Stylist Magazine: The Secret to Success
Stylist is a free, hand-distributed fashion and beauty magazine in Paris and nine other French cities. Each week an astonishing number of copies are shared throughout these cities-- over 400,000- meaning over 1.6 million copies are distributed per month. Vogue Paris only distributes around 150,000.
Stylist's 60 page spread features the ads of distinguished brands and stores, articles on both high fashion and affordable labels, and editorials by luxury-level photographers. Sure the magazine is free, but the magazine's director Gwenaelle Thebault states, “Free is not cheap. We use young photographers who work for the luxury fashion magazines and top models. We had to start out at a very high level or it wouldn’t have worked. People would have thought it was trash because it was given out for free in the Métro.”
And after generating around $15 million in 2014, it appears that both readers and advertisers see that this is not a "cheap" publication. Stylist's syndicate director, Pascale Marie, tells the NYT that, “For consumers, the boundaries between free and paying don’t exist.” Stylist manages to unify the accessibility of free online media, the tactile pleasure of reading a magazine, and the actual receiving of it from a human being. And, by doing so, Stylist reaches their specified audience directly and without any effort for the reader. Thinking from an advertiser's perspective, printing in Stylist is an obvious decision-- their campaigns and spreads are falling so gracefully into the hands of the targeted reader.

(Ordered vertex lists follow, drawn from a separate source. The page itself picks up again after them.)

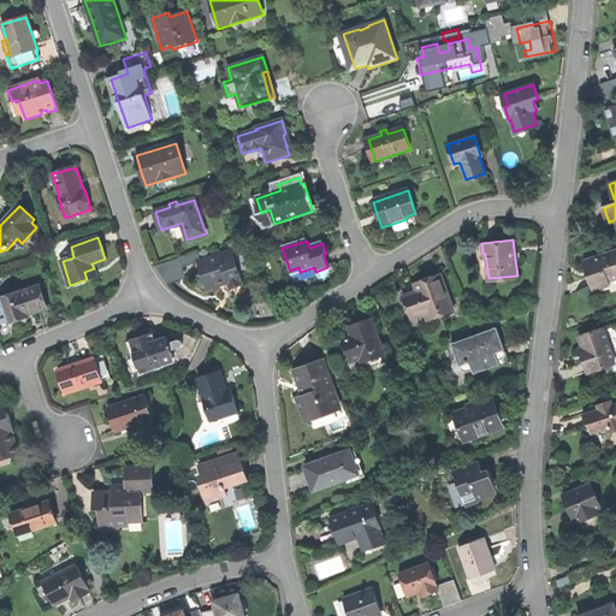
[(230,289),(243,285),(232,250),(201,261),(199,252),(179,259),(183,268),(197,264),(205,282),(207,291),(218,288),(217,283),(226,279),(230,289)]
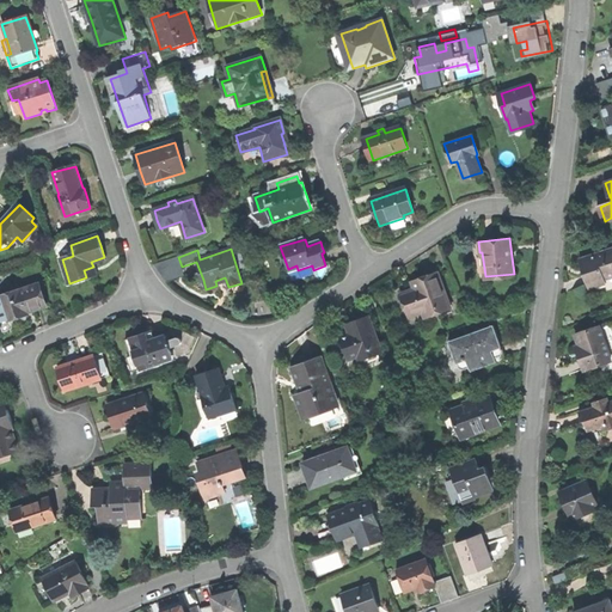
[(589,291),(605,286),(604,281),(611,277),(611,250),(580,261),(585,276),(589,291)]
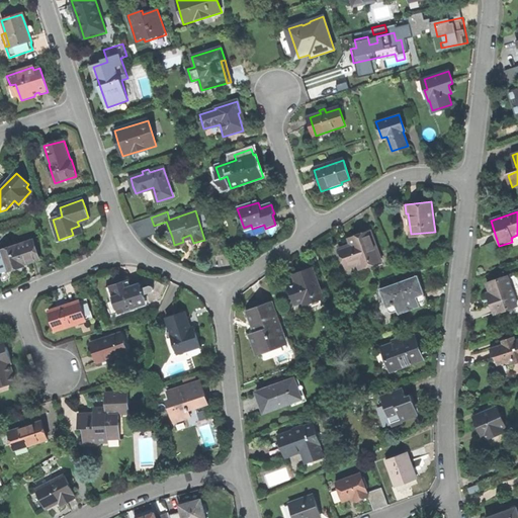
[(360,269),(381,262),(370,231),(357,236),(346,240),(348,246),(339,249),(347,268),(358,265),(360,269)]
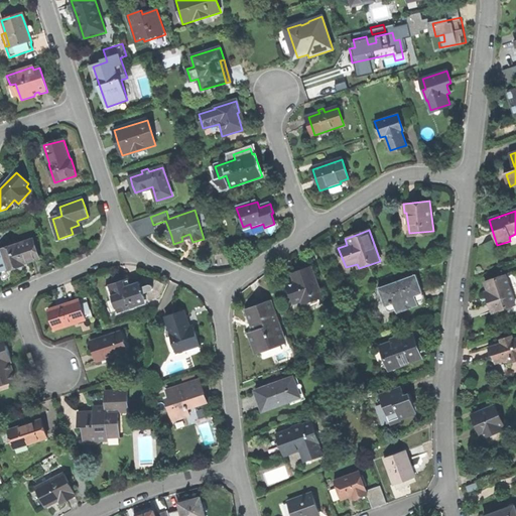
[(40,259),(33,241),(18,246),(17,245),(1,251),(8,270),(24,265),(23,262),(25,262),(28,261),(29,263),(40,259)]
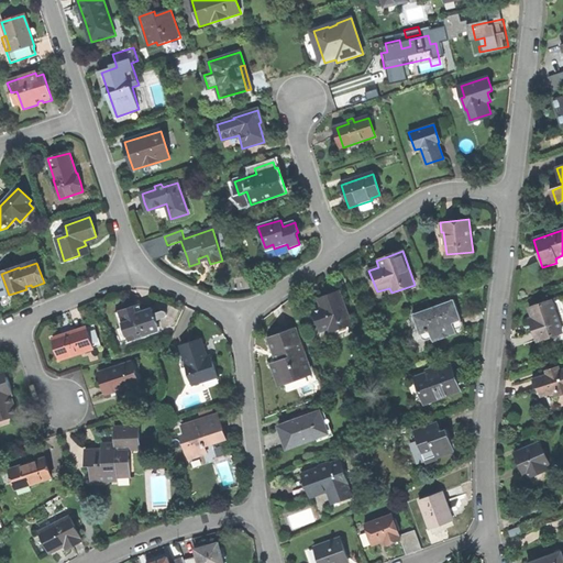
[(321,331),(330,328),(331,331),(352,323),(341,293),(328,297),(319,300),(322,307),(319,308),(322,317),(317,319),(321,331)]
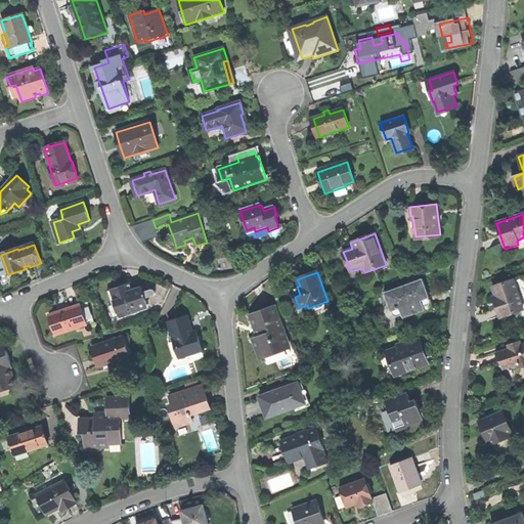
[(149,307),(166,301),(172,288),(147,277),(143,288),(128,293),(126,286),(118,289),(112,291),(114,296),(114,298),(120,317),(138,310),(137,307),(147,303),(149,307)]
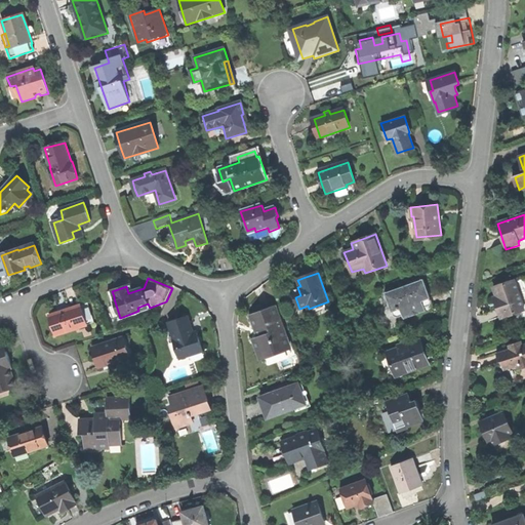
[(401,309),(404,318),(434,308),(428,290),(423,279),(385,292),(392,312),(401,309)]
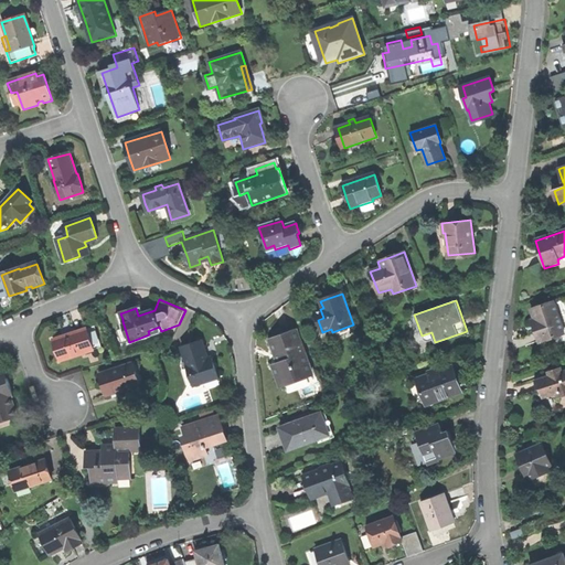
[(540,342),(564,334),(554,302),(532,309),(535,320),(533,320),(535,330),(540,342)]
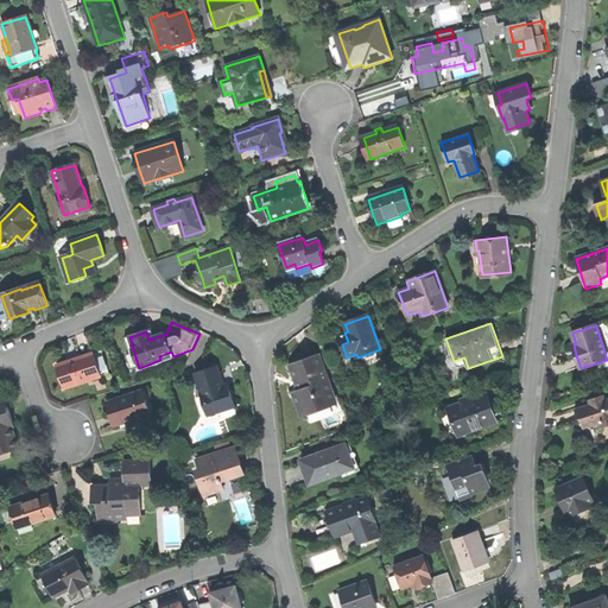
[(65,390),(111,374),(103,352),(81,359),(58,366),(65,390)]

Stylist is partnered with Marie Claire Group and ShortList Media, and they plan to launch in a new country each year. New York City will experience the effects of this decision starting the first week of April, when over 100,000 copies of TrendingNY, a Hearst publication, will be distributed throughout several NY cities. Last fall Hearst marketed a 4-issue pilot magazine, and according to Michael Clinton, its president marketing and publishing director, “The numbers we saw were off the charts.”
In our modern civilization where even printed material feels outdated, hand-distribution seems ancient and, to some, quite useless. But seeing the success of both Stylist and Heart's test-run of TrendingNY, moving back to the basics may just be the trick to maintaining a stable magazine publication.